11. The generative AI-based collaboration method of claim 10, wherein the selecting the optimal idea includes:

calculating an average score according to the scoring for each of the ideas; and

selecting an idea with a highest average score as the optimal idea.

12. The generative AI-based collaboration method of claim 7, wherein the providing the visualized idea to the user terminal includes generating a prototype based on the selected optimal idea.

13. A generative AI-based collaboration system comprising:

one or more processors; and

a memory storing one or more computer programs executed by the one or more processors,

the one or more computer programs include instructions for:

an operation of receiving a first user request for generating a plurality of participant personas associated with a target problem, from a user terminal;

an operation of generating the plurality of participant personas associated with the target problem in accordance with the first user request, the plurality of participant personas representing a specialist having work experience in different specialized fields associated with the target problem; and

an operation of generating ideas based on work experience of each of the plurality of participant personas in accordance with a second user request indicating generation of ideas by the plurality of participant personas.

14. The generative AI-based collaboration system of claim 13, wherein the operation of generating the plurality of participant personas includes:

an operation of acquiring context information on the target problem;

an operation of identifying a plurality of specialized fields associated with the target problem based on the context information; and

an operation of generating a participant persona corresponding to each of the plurality of identified specialized fields.

15. The generative AI-based collaboration system of claim 13, wherein the first user request includes characteristic information for each of the plurality of participant personas, and

the operation of generating the plurality of participant personas includes an operation of generating the plurality of participant personas in which the characteristic information is preferentially reflected.

16. The generative AI-based collaboration system of claim 13, wherein the plurality of participant personas include a first participant persona, and

the operation of generating the ideas includes:

an operation of generating a primary idea corresponding to the first participant persona in accordance with the second user request;

an operation of generating feedback information by the other participant personas except for the first participant persona with respect to the primary idea; and

an operation of generating a secondary idea corresponding to the first participant persona by reflecting the feedback information in the primary idea.

17. The generative AI-based collaboration system of claim 13, wherein the one or more computer programs further include instructions for:

an operation of evaluating the generated ideas;

an operation selecting an optimal idea based on the evaluated result; and

an operation of visualizing the optimal idea and providing the visualized idea to the user terminal.

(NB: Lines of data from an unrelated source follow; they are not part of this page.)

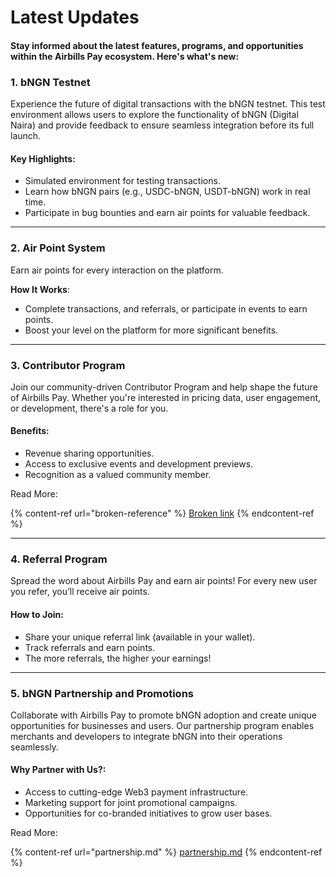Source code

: # Latest Updates

#### Stay informed about the latest features, programs, and opportunities within the Airbills Pay ecosystem. Here's what's new:

### **1. bNGN Testnet**

Experience the future of digital transactions with the bNGN testnet. This test environment allows users to explore the functionality of bNGN (Digital Naira) and provide feedback to ensure seamless integration before its full launch.

#### **Key Highlights:**

* Simulated environment for testing transactions.
* Learn how bNGN pairs (e.g., USDC-bNGN, USDT-bNGN) work in real time.
* Participate in bug bounties and earn air points for valuable feedback.

***

### **2. Air Point System**

Earn air points for every interaction on the platform.

**How It Works**:

* Complete transactions, and referrals, or participate in events to earn points.
* Boost your level on the platform for more significant benefits.

***

### **3. Contributor Program**

Join our community-driven Contributor Program and help shape the future of Airbills Pay. Whether you're interested in pricing data, user engagement, or development, there's a role for you.

#### **Benefits:**

* Revenue sharing opportunities.
* Access to exclusive events and development previews.
* Recognition as a valued community member.

Read More:

{% content-ref url="broken-reference" %}
[Broken link](broken-reference)
{% endcontent-ref %}

***

### **4. Referral Program**

Spread the word about Airbills Pay and earn air points! For every new user you refer, you’ll receive air points.

#### **How to Join:**

* Share your unique referral link (available in your wallet).
* Track referrals and earn points.
* The more referrals, the higher your earnings!

***

### **5. bNGN Partnership and Promotions**

Collaborate with Airbills Pay to promote bNGN adoption and create unique opportunities for businesses and users. Our partnership program enables merchants and developers to integrate bNGN into their operations seamlessly.

#### **Why Partner with Us?:**

* Access to cutting-edge Web3 payment infrastructure.
* Marketing support for joint promotional campaigns.
* Opportunities for co-branded initiatives to grow user bases.

Read More:

{% content-ref url="partnership.md" %}
[partnership.md](partnership.md)
{% endcontent-ref %}

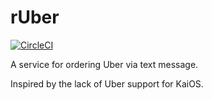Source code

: # rUber

[![CircleCI](https://circleci.com/gh/rmferrer/rUber/tree/master.svg?style=svg)](https://circleci.com/gh/rmferrer/rUber/tree/master)

A service for ordering Uber via text message. 

Inspired by the lack of Uber support for KaiOS.
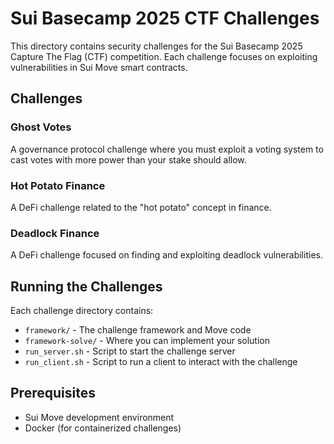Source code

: # Sui Basecamp 2025 CTF Challenges

This directory contains security challenges for the Sui Basecamp 2025 Capture The Flag (CTF) competition. Each challenge focuses on exploiting vulnerabilities in Sui Move smart contracts.

## Challenges

### Ghost Votes
A governance protocol challenge where you must exploit a voting system to cast votes with more power than your stake should allow.

### Hot Potato Finance
A DeFi challenge related to the "hot potato" concept in finance.

### Deadlock Finance
A DeFi challenge focused on finding and exploiting deadlock vulnerabilities.

## Running the Challenges

Each challenge directory contains:
- `framework/` - The challenge framework and Move code
- `framework-solve/` - Where you can implement your solution
- `run_server.sh` - Script to start the challenge server
- `run_client.sh` - Script to run a client to interact with the challenge

## Prerequisites

- Sui Move development environment
- Docker (for containerized challenges)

18. The generative AI-based collaboration system of claim 17, wherein the operation of evaluating the generated ideas includes:

an operation selecting any one of the plurality of participant personas as an evaluator; and

an operation of grouping the ideas by using the participant persona selected as the evaluator.

19. The generative AI-based collaboration system of claim 17, wherein the operation of evaluating the generated ideas includes:

an operation of generating a user persona representing an end user for a service or product associated with the target problem; and

an operation of grouping the ideas by using the generated user persona.

20. The generative AI-based collaboration system of claim 17, wherein the operation of evaluating the generated ideas includes an operation of performing scoring for the ideas by using the plurality of participant personas.